The Doctor: "Just because I share some physiological traits with simian primates doesn't make me a monkey's uncle does it?"
Jenny: "I'm not a monkey!"
However, she manages to - on more than one occasion - render The Doctor speechless. Despite himself, he becomes quite fond of her (proclaiming her "brilliant" at one point - which is always the way with the women he meets who manage to impress him). Her most impressive feat during the episode involves her back-flipping through a corridor of laser beams (which puts Catherine Zeta Jones' laser scene in Entrapment to shame). When she's informed about what The Doctor does (travelling through time and space, saving worlds, rescuing civilisations, defeating terrible creatures and "an outrageous amount of running"), she becomes intrigued.
Jenny: "Time to run again? Love the running, yeah?"
There's also something going on involving the human soldiers and fish heads fighting over some breath thing called "the Source".
The Doctor: "Ooh, the Source! What's that then; what's the Source? I like a Source. What is it?"

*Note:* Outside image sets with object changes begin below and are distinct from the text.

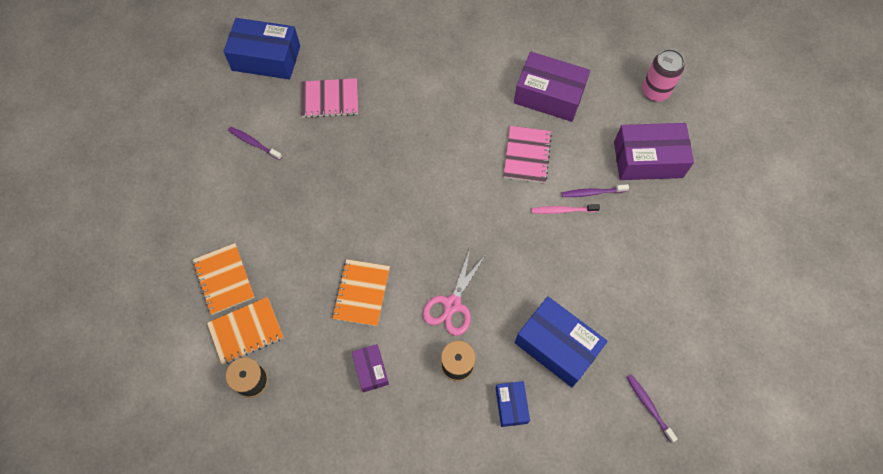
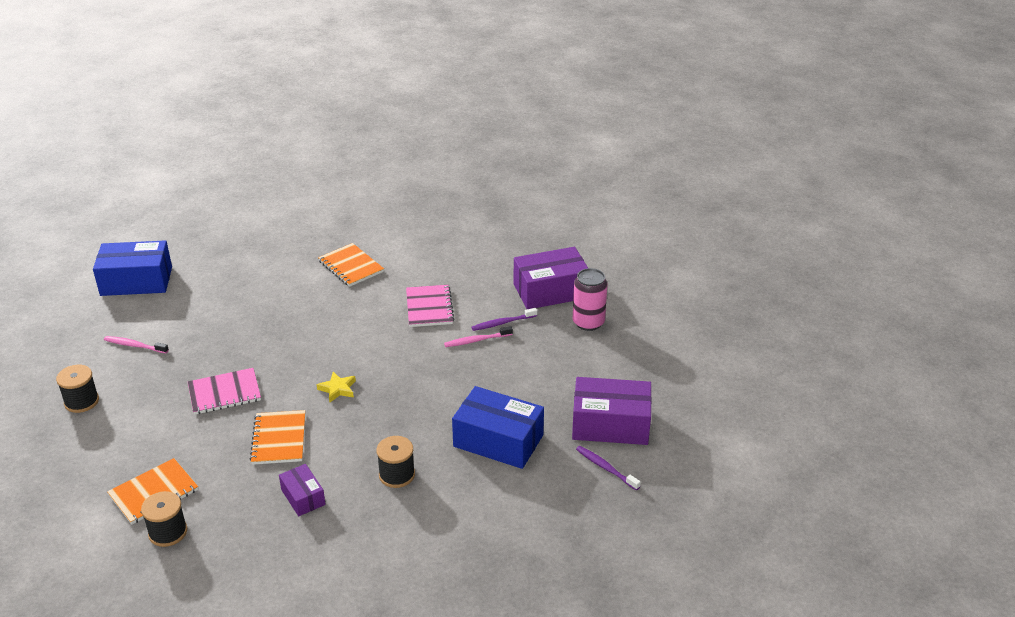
camera: 15 degrees left, 30 degrees down
orange notebook [193,243,255,315] -> orange notebook moved to [318,243,384,287]
purple toothbrush [228,127,282,160] -> pink toothbrush [104,336,169,353]
pink notebook [301,78,358,118] -> pink notebook moved to [188,368,261,415]
pink scissors [423,249,487,336] -> none
blue box [496,381,530,427] -> none
purple box [514,52,590,122] -> purple box moved to [572,377,652,445]
pink can [642,49,684,102] -> pink can moved to [573,268,607,331]
none -> black spool [56,365,99,413]
none -> yellow star [317,372,356,403]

Before The Doctor and Jenny can make with the family bonding, she dies protecting him. Thankfully, Jenny breaths a cloud of green gas and is revived at the end, then sets off in a shuttle to follow in her father's footsteps.
Jenny: "I've got the whole universe. Planets to save, civilisations to rescue, creatures to defeat and an awful lot of running to do."
This is the first episode from Season 4 of Doctor Who that I've actually enjoyed. Excluding 'Voyage of the Damned', I have been pretty underwhelmed thus far. In Season 3, I was still getting over Rose being replaced, so I had my reservations about Martha Jones. Wouldn't you know it - just as I'd started to warm to her character, she was replaced with the much more irritating Donna Noble at the start of Season 4. It's because of Donna that I haven't really enjoyed this season much. However, 'The Doctor's Daughter' changed things. Not only was Donna slightly more bearable, but she and Martha actually got to prove how useful they're capable of being. Donna (with her working out what the numbers meant) and Martha (with her managing to understand a bunch of fish heads whose speech was limited to speaking in bubbles). I felt both characters each got a fair amount of screen time and their own individual moments to shine.
Martha showed that she's a natural at her profession by tending to an injured fish head, then promptly befriending it (I loved the part where she was smiling as the other fish heads patted her). It might've been cheesy, it might've been eye-roll-worthy, but the scene involving the demise of Martha's self-sacrificing fish head friend really showed off Freema Agyeman's acting ability (*sniff* poor fish head). It's a shame, really, that this also happened to be the episode in which her character said goodbye to The Doctor (again). I'd really started to like both her character and her interaction/dynamic with The Doctor. Oh well, I guess she's got that fiancé to get back to. Better than the alternative (ending up stuck in another dimension), I suppose. At least she got this good line:
Martha: (to The Doctor) "All those things you've been ready to die for, I thought for a moment you'd finally found something worth living for."
Watching David Tennant and Georgia Moffett interact as father and daughter was a treat. He really gave it his all in her death scene, and so did she. Georgia was instantly likable as Jenny, from the first moment she stepped out of that machine - that smile on her face - and greeted The Doctor with, "Hello, dad.". I'm thankful that Steven Moffat convinced Russell T. Davies to let her live. I look forward to future adventures with The Doctor's daughter.